The questions for researchers became whether they could measure the amount of CD19 target on the surface of lymphoma cells, and how they could make this information useful to clinical decision-making.

Methodology

To answer these questions, Miklos and colleagues evaluated a cohort of 44 consecutive patients who received axicabtagene ciloleucel (Yescarta; Kite Pharma/Gilead Sciences) — a CD19-directed CAR-T — to determine whether resistance to therapy among patients with large B-cell lymphoma is associated with CD19-negative or CD19-low relapse.

The investigators used immunohistochemical analysis of biopsied tumor samples to develop an H-score that determined the density of CD19 on the surface of lymphoma cells.

They subsequently deployed a more sensitive flow cytometry test developed at Stanford University that determined the number of CD19 molecules on the surface of a cancer cell.

The investigators developed the quantitative assay to evaluate whether any threshold level of antigen density on cancer cells could predict outcomes after treatment with axicabtagene ciloleucel, also known as axi-cel.

Key findings

Miklos and colleagues employed a penalized logistic regression model and found that patients with lower pretreatment median CD19 density had a significantly increased risk for disease progression after receiving axi-cel (P = .03).

Patients with 2,934 CD19 molecules or less on the surface of lymphoma cells had a 50% risk for disease progression. This led the investigators to establish a 3,000-molecule threshold to define CD19-positivity.

Three of four patients with large B-cell lymphoma who had a CD19 density of less than 3,000 molecules per cell experienced disease progression, compared with only one of 11 patients in the same cohort who had density above 3,000 CD19 molecules per cell.

Investigators found no association between CD19 positivity before treatment and durable response to therapy (Fisher’s exact test P = 1). Pretreatment H-scores evaluated as a continuous variable also failed to show any association with disease control after CAR T-cell therapy (t-test P = .32).

“These data demonstrate that progression after axi-cel therapy for [large B-cell lymphoma] is associated with emergent CD19-negative/CD19-low disease in a high percentage of patients, but pretreatment semiquantitative [immunohistochemical] measurement of CD19 expression does not identify patients at risk [for] relapse,” Miklos and colleagues wrote.

Clinical implications

Determining the antigen density of a patient’s lymphoma cells prior to treatment is useful and practical, and it should be available soon to most clinicians who treat patients, Miklos said.

The materials needed to perform the assay are commercially available, and his group is already sharing their fluorochrome panels with other CAR-T centers to enable on-site evaluation for future clinical trials.

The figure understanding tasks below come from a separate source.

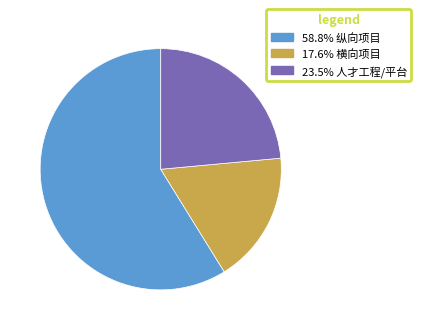

Is there any slice that represents more than half of the pie?

Yes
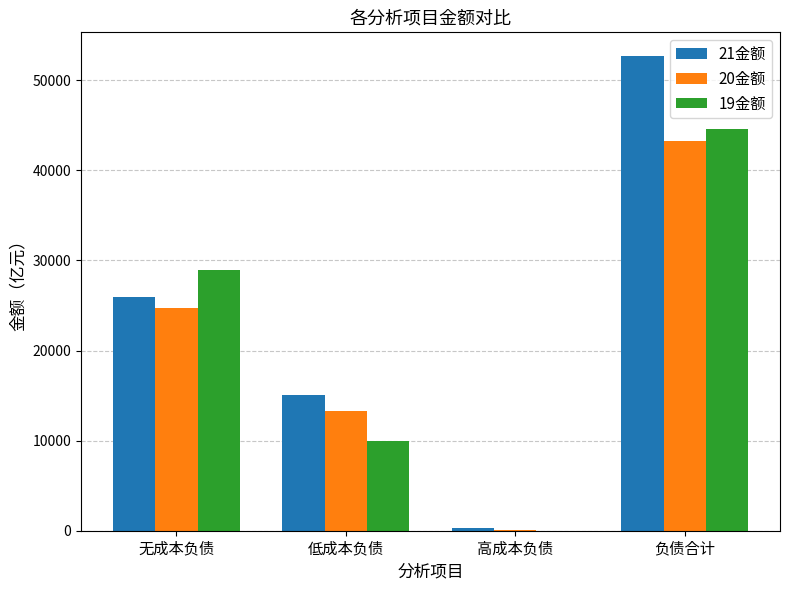

How many series are shown in this chart?

3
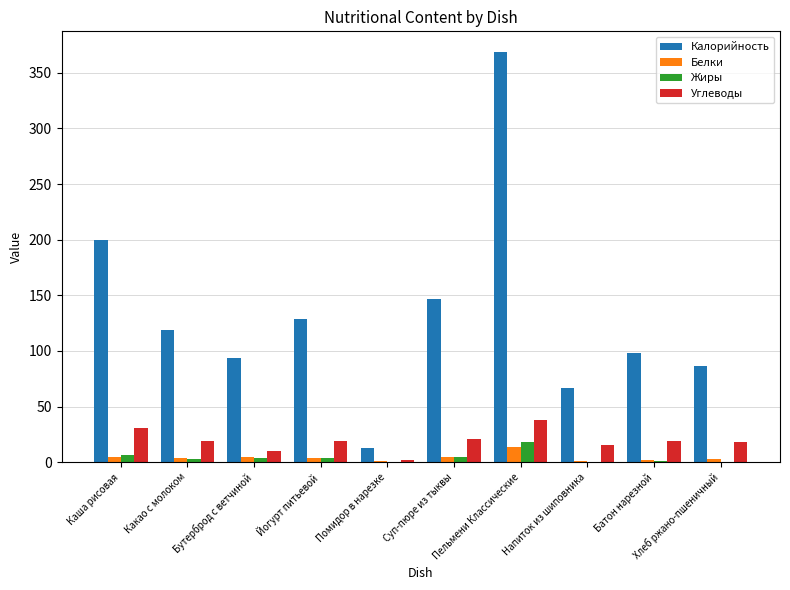

What is the maximum value shown in the chart?

368.8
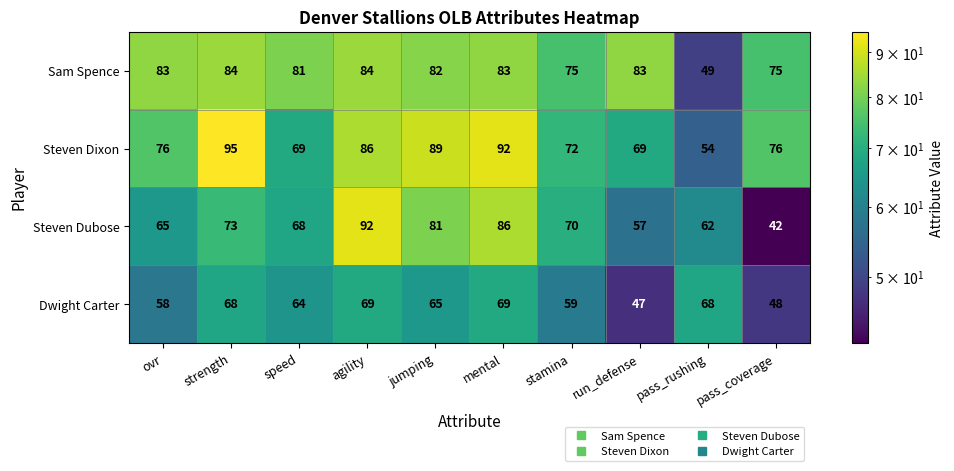

Rank the series at stamina from highest to lowest value.

Sam Spence, Steven Dixon, Steven Dubose, Dwight Carter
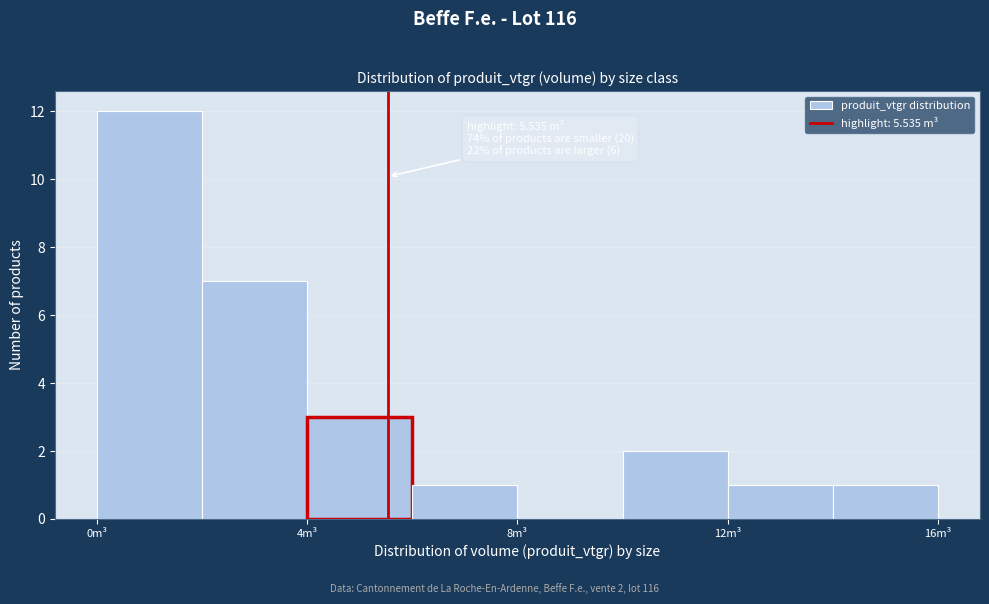

Over which range of the x-axis is the bar tallest?

0 to 2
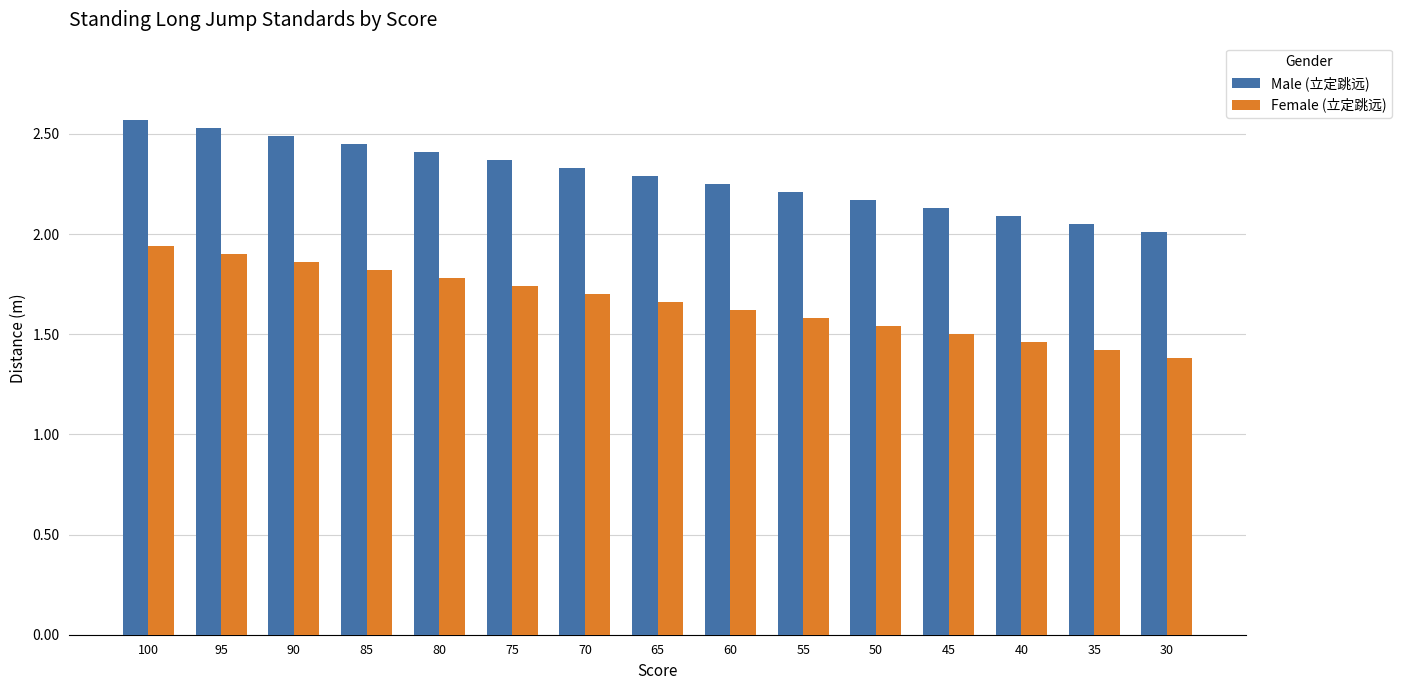

What is the difference between the Male (立定跳远) values at 85 and 40?

0.4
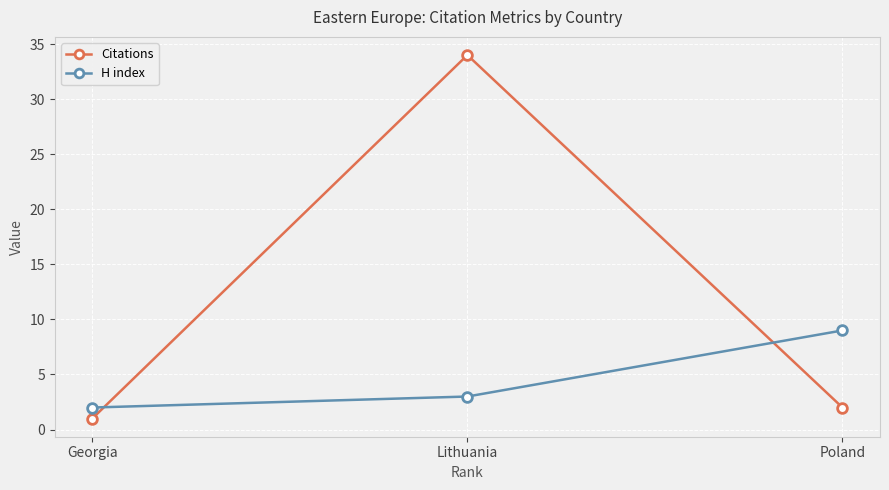

What position from the left is Poland?

3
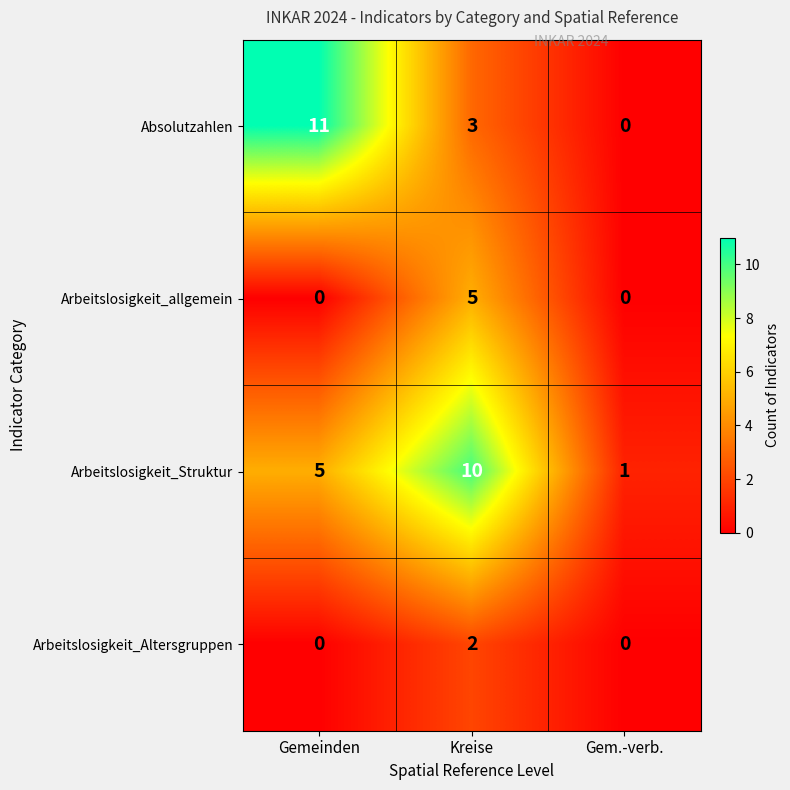

At which label does Absolutzahlen first exceed 3?

Gemeinden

“Most of the companies in the CAR-T business are now employing this technology,” Miklos told Healio.

The assay provides actionable data to optimize treatment, Miklos said. If a patient is found to have a CD19 density below 3,000 molecules per cell, he said he would advise another treatment strategy be recommended.

"We are fortunate many different targeted therapies are becoming available, both in terms of monoclonal antibodies and CAR-T,” he said.